## Aim
Collect every line of the records that contains the string "Résultats".
--- Start Data to process ---
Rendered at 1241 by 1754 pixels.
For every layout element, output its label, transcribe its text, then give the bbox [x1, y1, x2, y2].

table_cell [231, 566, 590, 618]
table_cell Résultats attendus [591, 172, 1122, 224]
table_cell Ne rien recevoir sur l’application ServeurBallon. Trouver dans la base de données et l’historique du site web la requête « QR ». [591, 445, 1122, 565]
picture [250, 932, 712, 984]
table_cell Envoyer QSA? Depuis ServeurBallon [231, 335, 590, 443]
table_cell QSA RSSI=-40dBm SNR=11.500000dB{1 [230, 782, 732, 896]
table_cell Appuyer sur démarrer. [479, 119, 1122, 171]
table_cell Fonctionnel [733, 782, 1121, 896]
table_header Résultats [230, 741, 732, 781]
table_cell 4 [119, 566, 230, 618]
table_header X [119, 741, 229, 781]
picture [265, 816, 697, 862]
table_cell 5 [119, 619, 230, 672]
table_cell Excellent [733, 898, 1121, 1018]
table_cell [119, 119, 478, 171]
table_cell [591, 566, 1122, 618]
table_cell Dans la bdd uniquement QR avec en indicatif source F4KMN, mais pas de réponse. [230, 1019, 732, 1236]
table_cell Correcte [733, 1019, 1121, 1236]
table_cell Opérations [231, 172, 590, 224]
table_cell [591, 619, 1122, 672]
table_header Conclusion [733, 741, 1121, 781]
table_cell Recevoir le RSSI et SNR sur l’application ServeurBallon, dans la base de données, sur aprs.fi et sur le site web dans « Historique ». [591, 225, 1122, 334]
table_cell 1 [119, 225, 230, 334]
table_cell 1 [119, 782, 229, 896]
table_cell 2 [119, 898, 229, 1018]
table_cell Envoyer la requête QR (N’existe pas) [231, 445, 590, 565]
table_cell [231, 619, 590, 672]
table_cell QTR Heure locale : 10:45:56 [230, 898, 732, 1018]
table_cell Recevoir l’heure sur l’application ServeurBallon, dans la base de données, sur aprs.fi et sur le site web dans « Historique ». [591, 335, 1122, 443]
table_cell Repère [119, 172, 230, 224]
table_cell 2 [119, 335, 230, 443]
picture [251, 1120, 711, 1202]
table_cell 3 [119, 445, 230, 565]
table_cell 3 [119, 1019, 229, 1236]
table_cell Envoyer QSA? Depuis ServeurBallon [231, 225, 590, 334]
--- End Data to process ---
## Result of the exercise
table_cell Résultats attendus [591, 172, 1122, 224]
table_header Résultats [230, 741, 732, 781]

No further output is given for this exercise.